Text Start Marker
Second, multilateralism.  Donald Trump was so extreme in his rejection of working with others that traditional friends of the United States were enormously relieved to see him go, so that the “liberal international world order” in all its multilateral splendor could be restored, or at least, stop being dismantled.  But this too is not simply a return to an imagined post-war harmony.  There are a number of reasons for this.  The Europeans allies, once burned by the rise of Trump, are not sure that he might not return, so commitments to multilateral leadership under Biden might simply be washed away in a few years.  In addition, there are real differences in the way Americans and Europeans see multilateralism.  To listen to Secretary of State Tony Blinken, you might believe that American multilateral efforts are actually a gathering of opponents of Chinese bad behavior, from the Quad (the newly empowered semi-military grouping of the U.S., Japan, Australia, and India) to NATO (assessing the new military challenges of great power competition, from hypersonic weapons to cyberattacks).  That’s not necessarily the way that many European leaders see multilateralism; they would rather emphasize rules that protect the weak against the use of arbitrary power by the strong, and address transnational issues from climate to health to digital governance.  Yes, the Americans aren’t uninterested for these transnational issues as well; after all, why meet with Putin at all if you don’t want to find some sort of common ground, whether it be preservation of peace in the Arctic or climate and energy challenges?  Still, this is where I suspect we’ll see that differentiation of surface comity from deeper substance: Biden will likely depart Europe after mutual declarations of agreement on the great issues of our day, but I fear that we may see a lot of declarations, study groups, and long-term commitments rather than a real meeting of the minds on what multilateralism is for and how it should be used.

Third, history has not ended in Europe.  It may have been a clever stratagem to signal to the Germans that they would not pay a significant price if they complete Nordstream 2; clearly, the tradeoff will be increased American pressure to play tough against China.  But it’s hard to imagine that the security of Ukraine and NATO’s eastern members will be improved by this kind of deal.  One can talk about Europe as a unit, but Nordstream is just one example of how divisions in the continent are becoming manifest.  Germany exports a great deal to China.  Countries like Austria, the Czech Republic, and Slovakia depend on supplying German exports for their own prosperity.  Britain’s future and status are uncertain.  France and Italy have plenty of issues to resolve, and let’s not even begin to discuss the curious cases of Hungary and, in different ways, Poland.  It may be convenient to think of Europe as Brussels, with the occasional nod to Berlin or Paris; but if, for example, the Americans are serious about lining up support for Taiwan, they’ll hear different answers from Czechs than from Spaniards.  Add to that other unfinished business: the Balkans have made little if any progress in the last decade toward EU membership or solving intractable problems. It may seem to American and European leaders alike that there’s not cost in ignoring the fact that stasis in Bosnia does not equal stability.  Must we see violence before we focus on the specific efforts that are needed there, and in all of Southeastern Europe?

Is it all gloom and doom for this first visit of the new American president?  No, because goodwill matters, the economies of the transatlantic world are likely to boom in coming months, and pandemic seems to be fading (at least in our privileged part of the world) and fighting in Luhansk or Nagorno-Karabakh or Gaza seems not to be totally out of control, at least not yet.  The question is whether the visit of Joseph Biden to Europe this week can set a course in which fundamental challenges facing the Atlantic world can be addressed.  Let us hope they can.  But to do so, we need to look hard at how Americans and Europeans work together in the years to come.
Text End Marker
Dataset section Start Marker
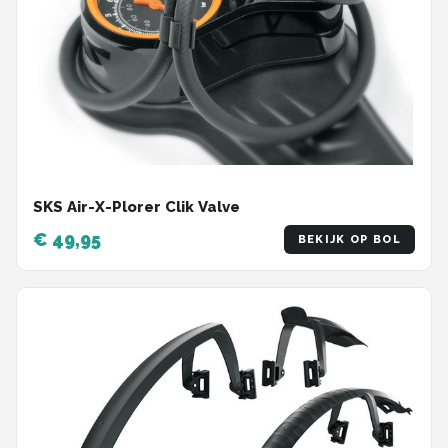
SKS Air-X-Plorer Clik Valve
€ 49,95
BEKIJK OP BOL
Dataset section End Marker
◆ What this exercise asks:
a - Decide whether each statement agrees with the text on Biden's visit to Europe, answering yes or no and quoting the words of the text that decide it: (i) European allies are not sure that Trump might not return; (ii) the Quad includes South Korea; (iii) the Balkans have made significant progress toward EU membership in the last decade.
b - Summarize the text on Biden's visit to Europe in three sentences.
c - List every member of the Quad that the text on Biden's visit to Europe names.

◆ Task-by-task outputs:
a -
(i) Yes: "The Europeans allies, once burned by the rise of Trump, are not sure that he might not return"
(ii) No: "the U.S., Japan, Australia, and India"
(iii) No: "the Balkans have made little if any progress in the last decade toward EU membership or solving intractable problems"

b - European allies were relieved to see Trump go, but they fear he may return, and Americans and Europeans see multilateralism differently: Blinken presents it as a gathering of opponents of Chinese bad behavior, while many European leaders stress rules that protect the weak and transnational issues such as climate, health and digital governance. History has not ended in Europe, where Nordstream 2 is one example of growing divisions on the continent and the Balkans have made little if any progress toward EU membership. There are grounds for hope, including goodwill and economies likely to boom, but the question is whether Biden's visit can set a course for addressing the fundamental challenges facing the Atlantic world.

c - The U.S., Japan, Australia, India